You can never judge a book by its cover, right?

That same rule obviously applies to human beings as well. You really never know if someone is an expert in something in life.

It could be sports, trivia, mechanics, fighting (sorry, buddy), or any number of things.

AskReddit users shared their entertaining stories of someone challenging them on something and not realizing they were dealing with an expert.

1. Showed them!

“A buddy mine was at a concert in bad seats and started complaining about it via twitter. All of a sudden the band starts reading some tweets and calls my friend up to sit on stage for a couple songs. They sit him at the piano and during the next song, they jokingly go “ok piano solo!”

The crowd laughs for a second but then my buddy just starts jamming out, as he plays piano in his band. Talk about dream moment getting to play with your favorite band.”

2. Don’t mess with my Google Sheet.

“At work I’m kind of the Google Sheets “expert” and I make lots of tools for different departments to use. Enter “new guy” who needed to collect, aggregate and display a bunch of data. My boss was like, “Send Wish a calendar invite so you can tell her what you want and she’ll set it up for you.”

New Guy was having none of that and insisted he was going to do it himself.

Well, a week later, he finally has this shitty sheet that doesn’t have half the information we need, and we have to have the numbers for the State by tomorrow. So my boss asks me to fix it and new guy is like, “Yeah, okay, that’s not really possible. This is is a good as it’s going to get!”

══════════

**Instruction 1**
In the piece about people who underestimated experts, what did the friend at the concert complain about on Twitter?
**Instruction 2**
Set down a passage from the piece about underestimated experts verbatim. Begin at the words "The crowd laughs" and stop after "do it himself.".
**Instruction 3**
Write the next part of the piece about people who underestimated experts, picking up after its last sentence.

**Entries shown**
══════════

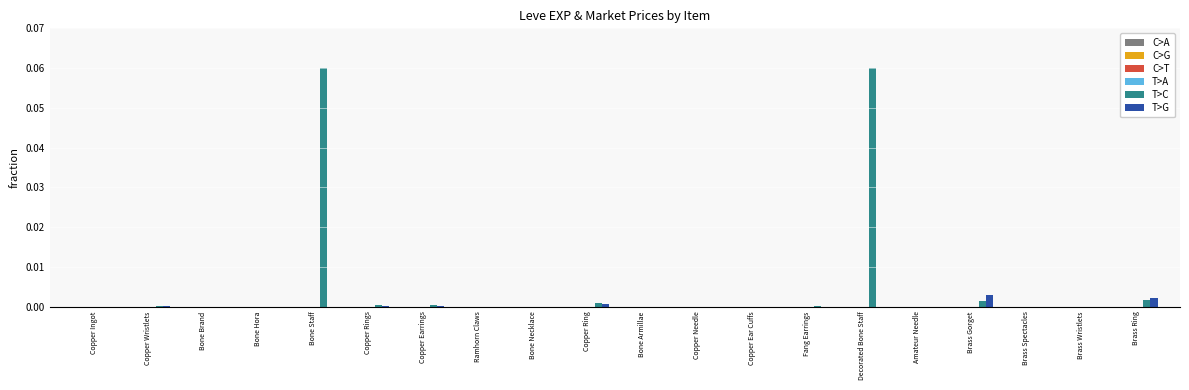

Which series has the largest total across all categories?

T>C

══════════

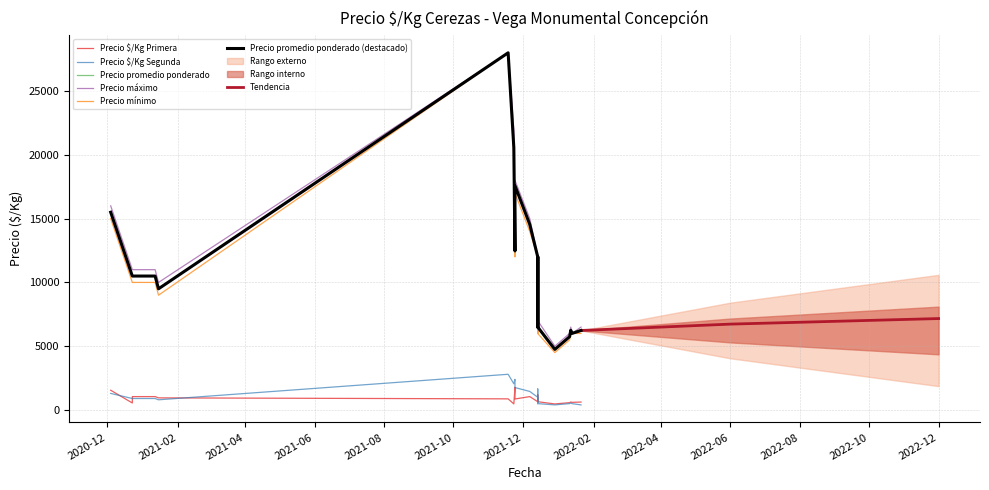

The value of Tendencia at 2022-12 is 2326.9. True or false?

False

══════════

**Exercise answer 1**
His bad seats.

**Exercise answer 2**
The crowd laughs for a second but then my buddy just starts jamming out, as he plays piano in his band. Talk about dream moment getting to play with your favorite band.”

2. Don’t mess with my Google Sheet.

“At work I’m kind of the Google Sheets “expert” and I make lots of tools for different departments to use. Enter “new guy” who needed to collect, aggregate and display a bunch of data. My boss was like, “Send Wish a calendar invite so you can tell her what you want and she’ll set it up for you.”

New Guy was having none of that and insisted he was going to do it himself.

**Exercise answer 3**
Two hours later, I send them both a fully functional and automated sheet that does everything we need, and we’ll be able to use it indefinitely, which means next time (and every time) the stupid state report is due, it will already be done.

New Guy was like, “I would have added that in if I’d had more time.””

3. He got played.

“I was out skating in my driveway one day practicing a difficult trick (for me) over a 6 inch tall board. I had it on it’s side trying to land the trick from only six inches in height and I kept screwing it up for a good hour. IIRC, I was trying to land a 360 heel flip and I always had trouble with that trick cause I skate goofy to begin with.

My neighbor must have been watching because he comes out, grabs the board I’m jumping over and turns it on it’s side so now it’s two feet tall. He pulls $100 bill out of his wallet and says “If you can jump over the board and land it, then I’ll give this to you.”

What he didn’t know, is that I was shitty at the trick I was practicing, but among my skater friends, I was known for my ridiculous ollie height. I’m not very tall, but I could put my knees to my chest in a jump and clear 30 inches regularly.

So I took the bet, backed way off, took a running start, cleared the board, stuck the landing and came to a screeching sideways stop about six inches from him.

He knew he got played and just laughed while he gave me the money. Good thing too, cause I needed a new deck right then pretty badly.”

4. Uhhh, I wrote that.

“I once went to a museum with my sister and her friend, who I hadn’t met before. We got to the Greek art bit and her friend started telling me how she was super into Greek myth, and I thought that was cool, because I was, unbeknownst to her, doing a Master’s in it at the time and also keeping a blog of myth retellings, which was pretty popular, and it was a relief to have something in common with this stranger.

She then got weirdly haughty and told me she probably knew more myths than I did, so, being polite, I didn’t challenge her on it and just asked her to tell me her favourite, so that we could have a conversation about it.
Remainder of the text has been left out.